麻薬の売買が社会問題になっているブラジルで、驚くべき事件が起きた。
ブラジルのピアウイ州で4月22日、地元の警察が麻薬密売の共犯容疑でインコを“逮捕”したのだ。
密売カップルに警察の襲来を大声で知らせる
ブラジルのテレビ局「R7ニュースチャンネル」によると、地元のテレジナ警察が、窓のないレンガ作りの平屋建ての家に、麻薬の密売をしているカップルがいることを突き止めた。
この2人は、クラック・コカインを取り扱っていたという。
アジトに警察が突撃するやいなや、アジトにちょこんと座っていた緑色のインコが、中にいた密売人たちにポルトガル語で叫び出した。
「ママ!サツだぜ~!」
警察の捜査に気が付いた“仲間たち”は、そそくさと証拠の隠滅を図った。しかし、インコの叫びもむなしく、アジトにいた密売人のカップルは警察に捕まった。
インコを飼っていたのは、麻薬密売容疑で起訴されたエドソン・ダミアオ・リマ・ドス・サントス容疑者と、同容疑で逮捕された17歳の少女のようだ。

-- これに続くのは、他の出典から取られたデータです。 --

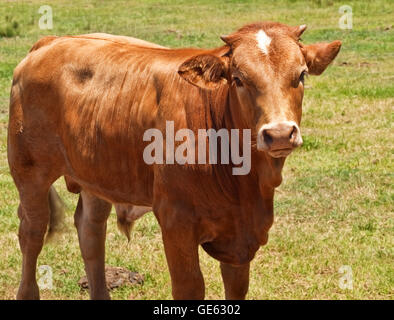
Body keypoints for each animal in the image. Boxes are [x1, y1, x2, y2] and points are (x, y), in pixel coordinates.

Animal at [8, 22, 342, 300]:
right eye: (238, 79)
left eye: (301, 75)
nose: (280, 133)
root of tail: (52, 41)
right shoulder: (175, 220)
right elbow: (190, 286)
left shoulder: (241, 238)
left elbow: (236, 287)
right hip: (29, 171)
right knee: (32, 232)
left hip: (97, 175)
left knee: (91, 233)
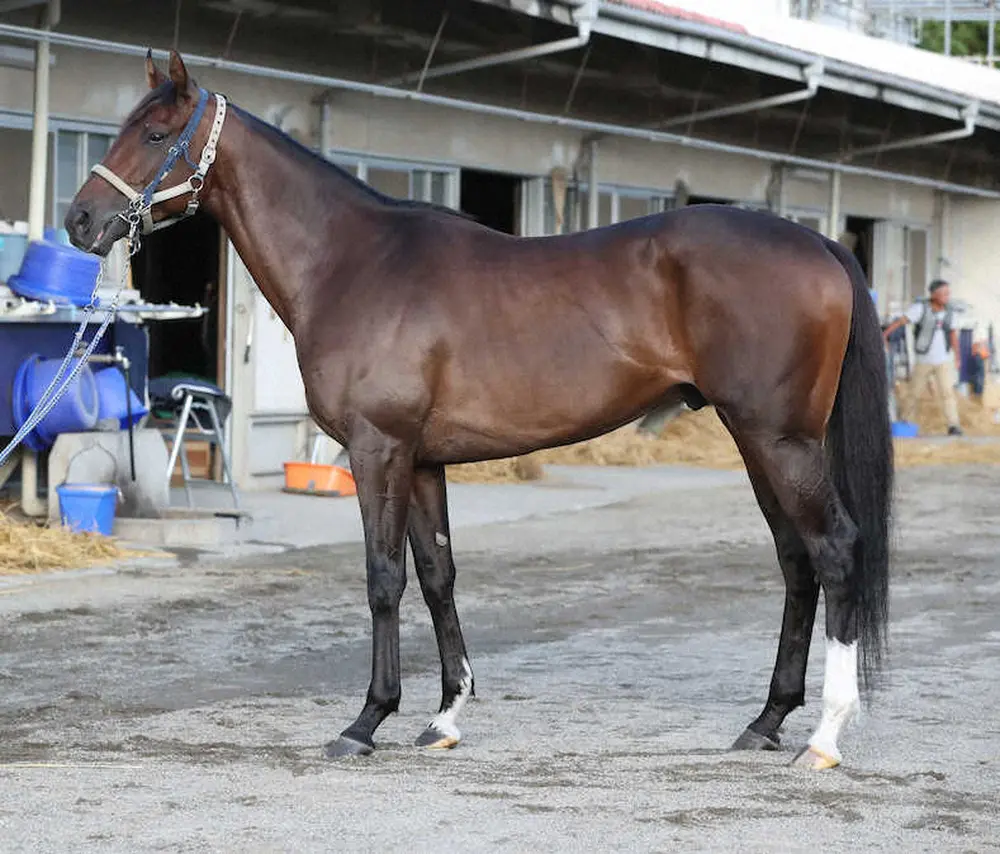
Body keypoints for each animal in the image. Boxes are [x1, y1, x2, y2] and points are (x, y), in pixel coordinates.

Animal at [66, 53, 892, 776]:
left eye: (152, 133)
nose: (79, 221)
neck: (352, 262)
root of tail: (818, 241)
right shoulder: (424, 459)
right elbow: (438, 575)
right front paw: (443, 717)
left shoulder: (378, 450)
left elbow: (383, 578)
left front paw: (366, 721)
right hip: (759, 443)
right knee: (796, 562)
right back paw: (765, 721)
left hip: (779, 440)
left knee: (836, 550)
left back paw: (824, 737)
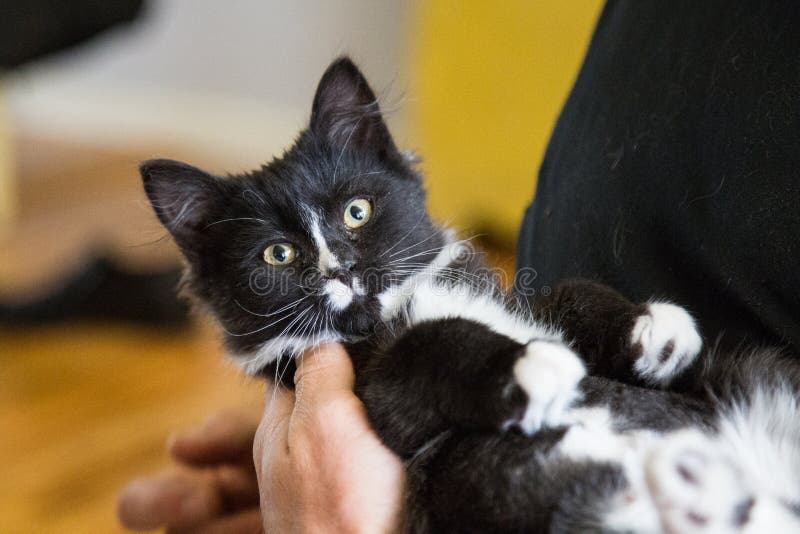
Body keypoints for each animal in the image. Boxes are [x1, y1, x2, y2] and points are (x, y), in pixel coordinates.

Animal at [141, 56, 800, 532]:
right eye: (277, 255)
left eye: (357, 211)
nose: (340, 270)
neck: (399, 303)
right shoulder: (380, 400)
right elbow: (430, 345)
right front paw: (528, 365)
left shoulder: (518, 301)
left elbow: (568, 294)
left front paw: (652, 330)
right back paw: (696, 485)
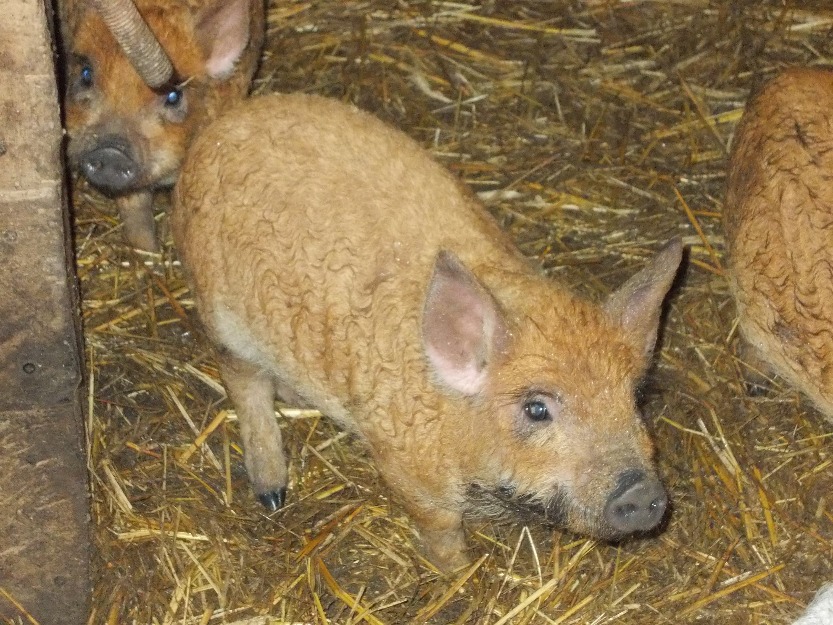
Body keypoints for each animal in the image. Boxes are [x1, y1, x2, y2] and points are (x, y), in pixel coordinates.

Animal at [171, 94, 684, 572]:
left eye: (635, 396)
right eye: (537, 408)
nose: (641, 492)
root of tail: (222, 124)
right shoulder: (405, 464)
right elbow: (438, 524)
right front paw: (459, 572)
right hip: (219, 309)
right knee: (244, 381)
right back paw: (274, 493)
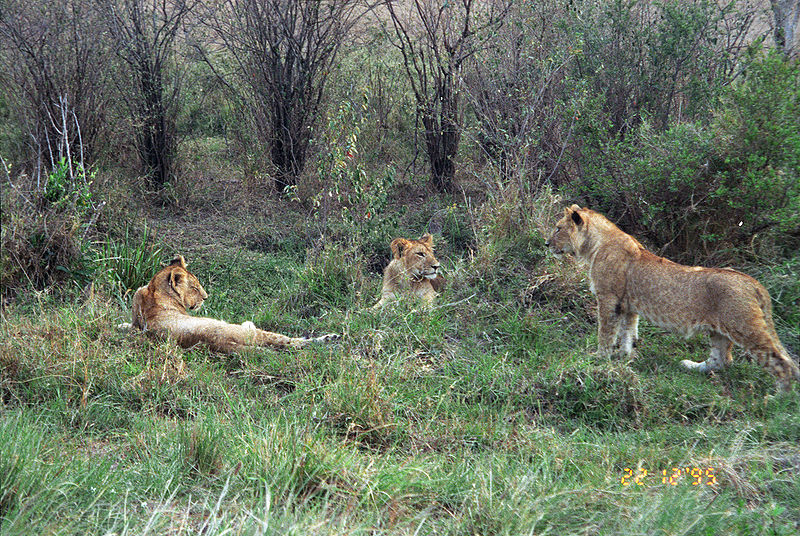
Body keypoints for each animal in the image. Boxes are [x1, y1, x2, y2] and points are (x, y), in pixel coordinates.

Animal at [119, 254, 338, 352]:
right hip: (254, 334)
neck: (154, 291)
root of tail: (220, 342)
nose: (206, 297)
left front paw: (121, 326)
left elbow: (127, 325)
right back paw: (329, 338)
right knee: (291, 342)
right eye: (196, 288)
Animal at [548, 203, 796, 392]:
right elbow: (628, 333)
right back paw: (690, 366)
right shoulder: (628, 306)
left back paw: (778, 397)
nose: (547, 243)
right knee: (722, 360)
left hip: (744, 326)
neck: (595, 245)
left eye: (558, 228)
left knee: (782, 363)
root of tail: (753, 283)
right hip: (720, 330)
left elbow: (606, 332)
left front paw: (599, 358)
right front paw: (624, 357)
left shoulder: (609, 298)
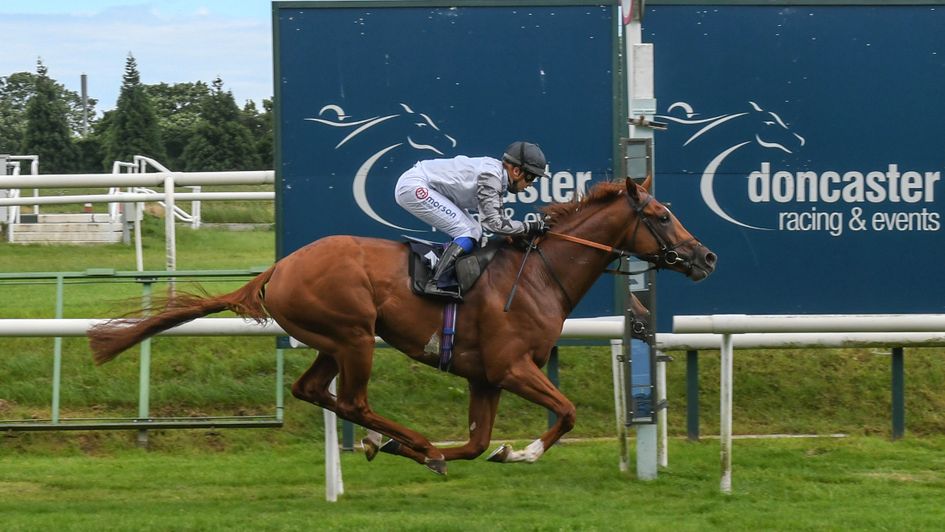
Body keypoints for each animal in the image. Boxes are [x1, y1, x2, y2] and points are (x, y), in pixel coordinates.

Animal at [88, 177, 716, 476]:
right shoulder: (512, 366)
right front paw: (522, 453)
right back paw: (406, 441)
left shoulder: (484, 376)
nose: (704, 256)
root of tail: (278, 268)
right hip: (354, 335)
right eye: (661, 216)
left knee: (313, 390)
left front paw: (482, 452)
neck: (540, 273)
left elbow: (477, 442)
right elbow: (564, 412)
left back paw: (399, 443)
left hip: (332, 341)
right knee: (354, 400)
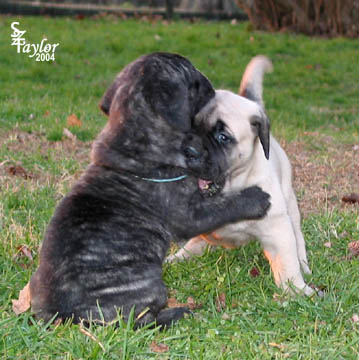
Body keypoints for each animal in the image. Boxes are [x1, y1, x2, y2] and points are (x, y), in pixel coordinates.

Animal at [29, 52, 270, 328]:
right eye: (194, 82)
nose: (211, 85)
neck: (133, 139)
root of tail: (62, 316)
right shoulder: (189, 215)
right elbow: (224, 205)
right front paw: (255, 198)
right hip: (150, 285)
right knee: (140, 321)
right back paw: (176, 313)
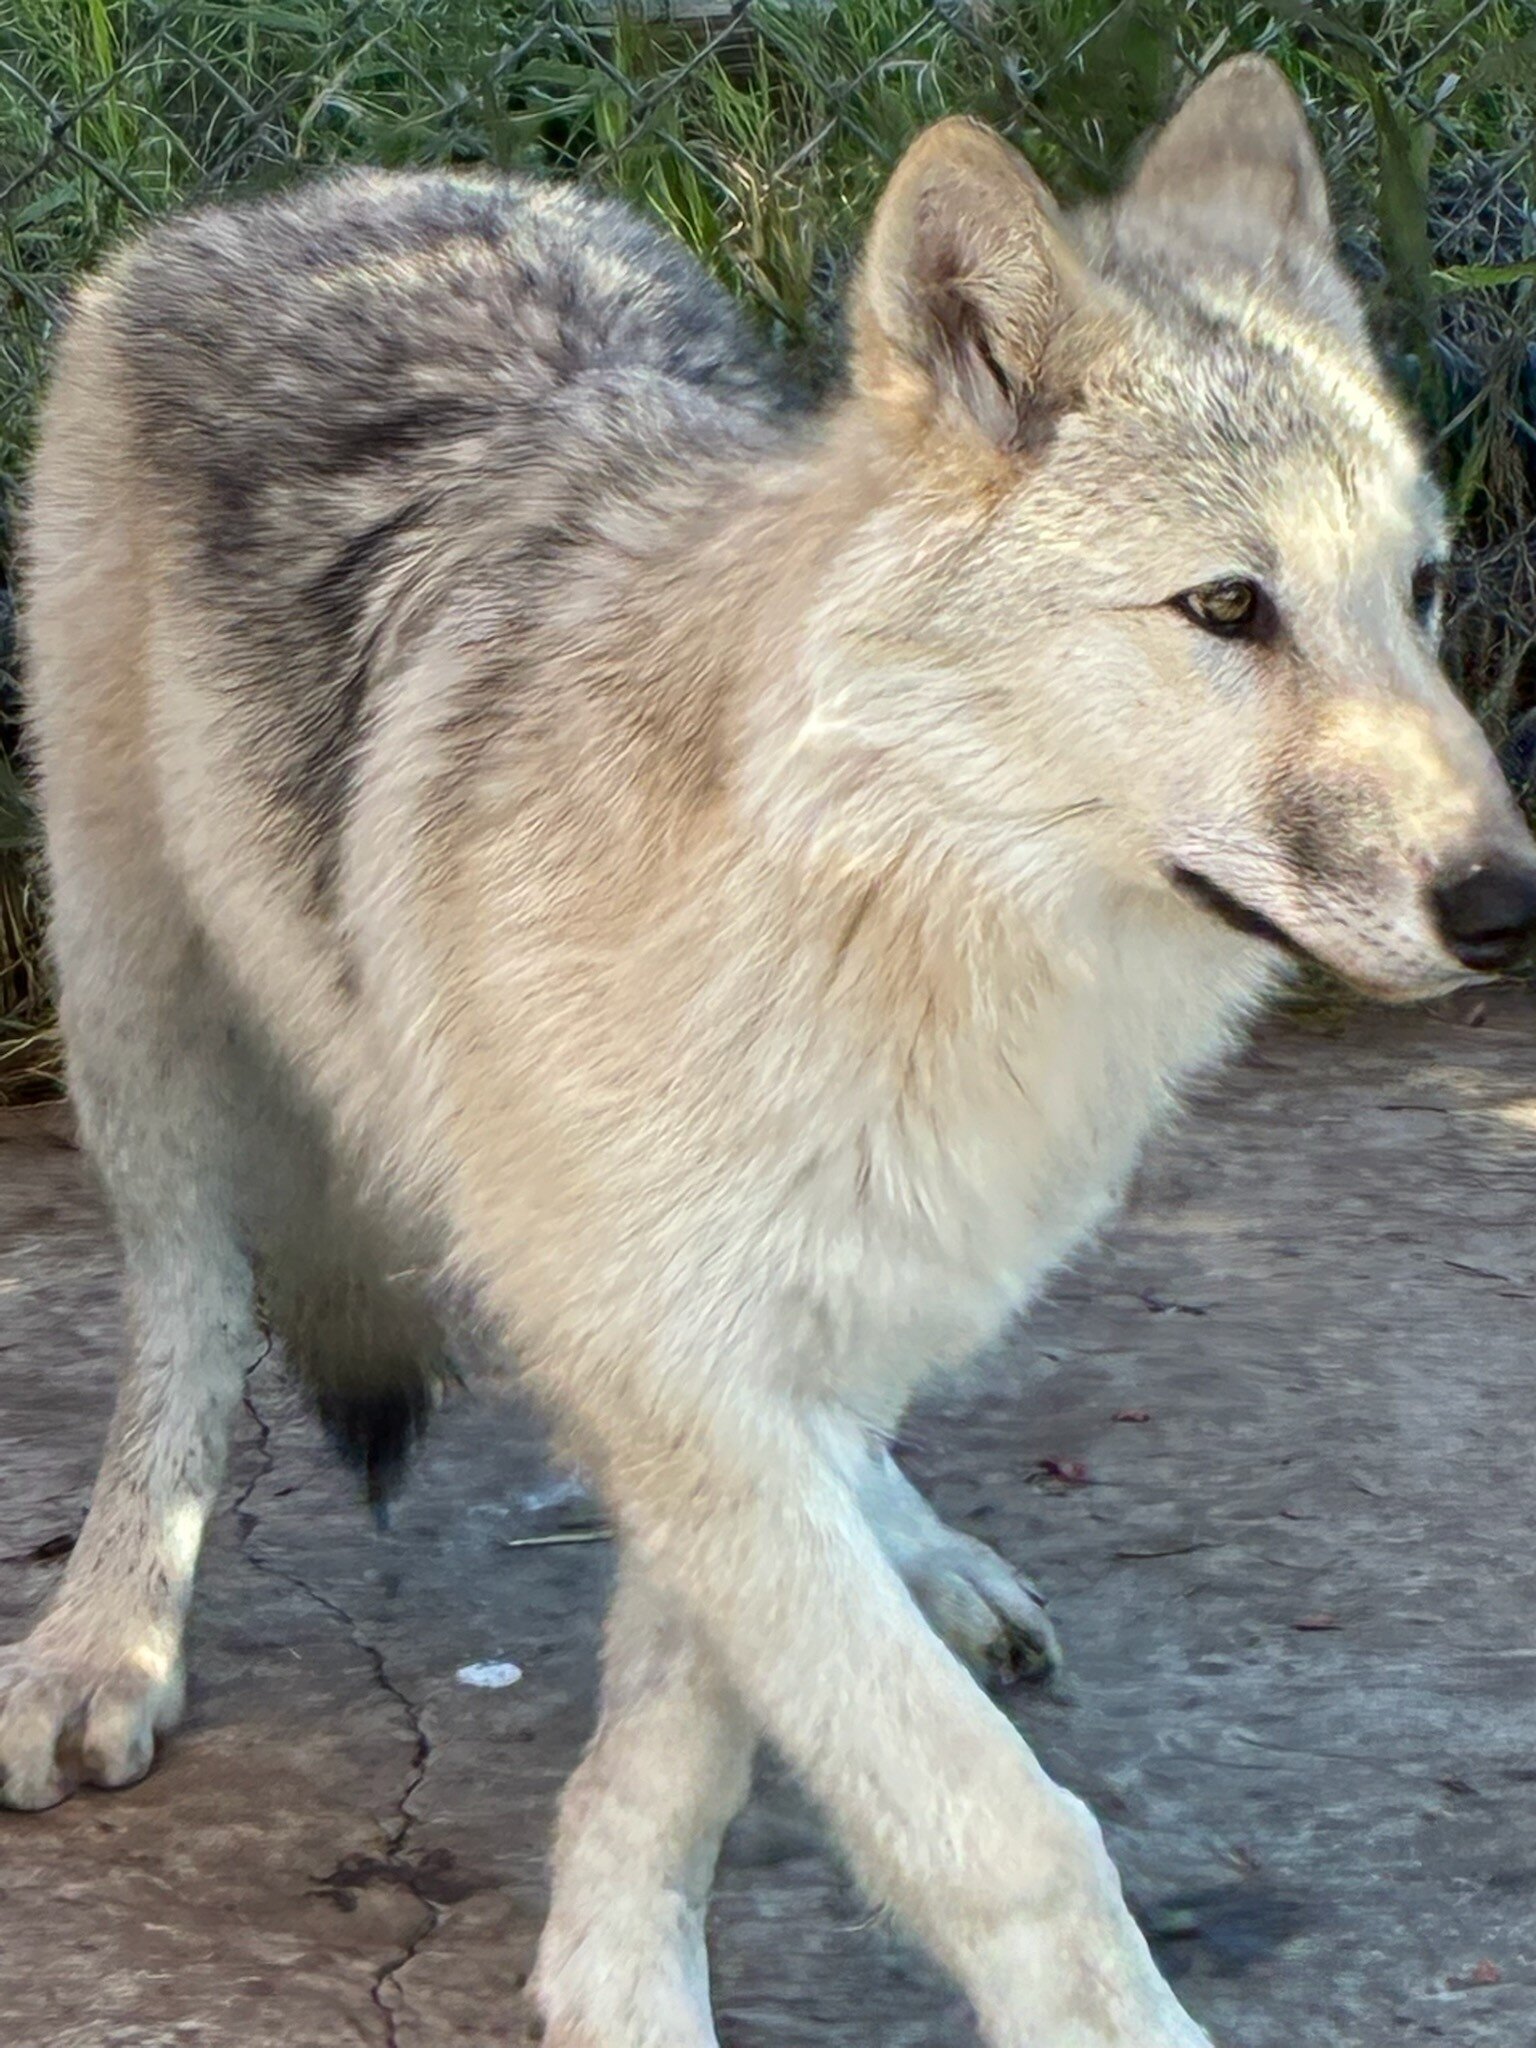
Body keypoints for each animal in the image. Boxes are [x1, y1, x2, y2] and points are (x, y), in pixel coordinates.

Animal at [7, 52, 1535, 2047]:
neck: (881, 923)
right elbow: (996, 1823)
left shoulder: (763, 1340)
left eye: (1417, 592)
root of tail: (328, 187)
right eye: (1226, 607)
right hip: (142, 1018)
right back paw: (103, 1636)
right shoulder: (672, 1357)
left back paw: (924, 1545)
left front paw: (615, 1950)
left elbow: (697, 1733)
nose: (1510, 903)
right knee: (186, 1321)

環境省のペット動物販売者用のマニュアルや、オウム目識別マニュアルによると、冠羽がないためオウムではなく全身が緑色を基調としているボウシインコ類とみられる。
警察の取り調べに「黙秘」をつらぬくインコ
逮捕された密売人カップルと共に、インコも“逮捕・勾留”されることになった。
ガーディアン紙によると、飼い主に忠実なインコに対し、警察の調べも難航。
くちばしをきちっと閉じたまま「黙秘」を貫いたという。
地元の獣医アレクサンドル・クラーク氏は、「たくさんの警官がやってきても、彼は何も言わなかったよ」と話し、このインコが捜査に協力していないことを確認した。
たしかに、質問をいくら投げかけられても、横を向いて素知らぬ顔。なかなかくちばしを割らなそうだ。
勾留を終え、すでにこのインコは近くの動物園に移り、自然に戻すために3カ月の飛行訓練を受けているという。
オウムやインコが麻薬組織に飼われていた例は過去にも
ワシントンポストによると、こうした鳥が麻薬組織に飼われていた例はこれが初めてではない。
2010年には、コロンビアで同じような鳥が捕まっている。
この鳥は、コロンビアのバランキージャ市の麻薬組織に飼われていた。
警察がアジトに押し入ると、スペイン語で「逃げろ!逃げろ!」と叫んだという。アジトには、大量のマリファナのほかに、盗難バイクや武器が隠されていたという。
この鳥は強制捜査時に少なくとも4人の男たちと共に「逮捕」され、警察官から「ロレンツォ」という名前をもらった。
実はこの「見張り役」、ロレンツォ以外にも麻薬密売人から訓練を受けたオウムやインコらしき鳥が1700羽近くおり、すべて押収されたという。